PROBLEM DESCRIPTION
Although the records contain pictures, only their text should be reproduced, exactly as written.

↓↓↓

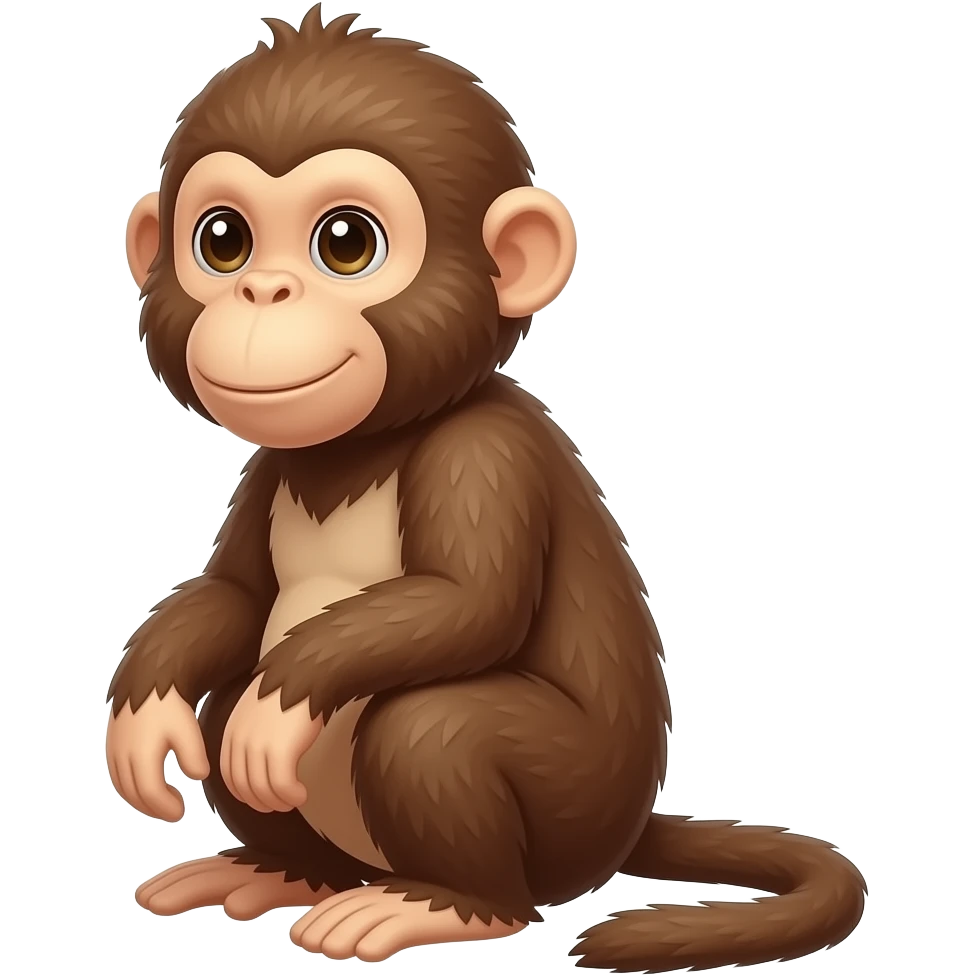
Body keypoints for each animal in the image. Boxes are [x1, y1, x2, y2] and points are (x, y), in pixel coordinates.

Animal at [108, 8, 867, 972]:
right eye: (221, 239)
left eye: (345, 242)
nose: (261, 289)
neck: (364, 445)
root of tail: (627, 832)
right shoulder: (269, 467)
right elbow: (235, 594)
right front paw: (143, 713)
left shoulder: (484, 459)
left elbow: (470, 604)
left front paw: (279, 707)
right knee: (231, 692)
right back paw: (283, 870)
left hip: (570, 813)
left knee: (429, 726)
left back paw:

↑↑↑

RESPONSE
Body keypoints for each animal in the image. Boxes are [x1, y1, x2, y2] and points are (x, y), in pixel coordinates.

Animal at [108, 8, 867, 972]:
right eye: (221, 239)
left eye: (345, 242)
nose: (261, 289)
neck: (364, 445)
root of tail: (627, 832)
right shoulder: (269, 467)
right elbow: (235, 594)
right front paw: (143, 713)
left shoulder: (484, 459)
left elbow: (470, 604)
left front paw: (279, 707)
right knee: (231, 692)
right back paw: (283, 870)
left hip: (570, 813)
left knee: (429, 726)
left back paw:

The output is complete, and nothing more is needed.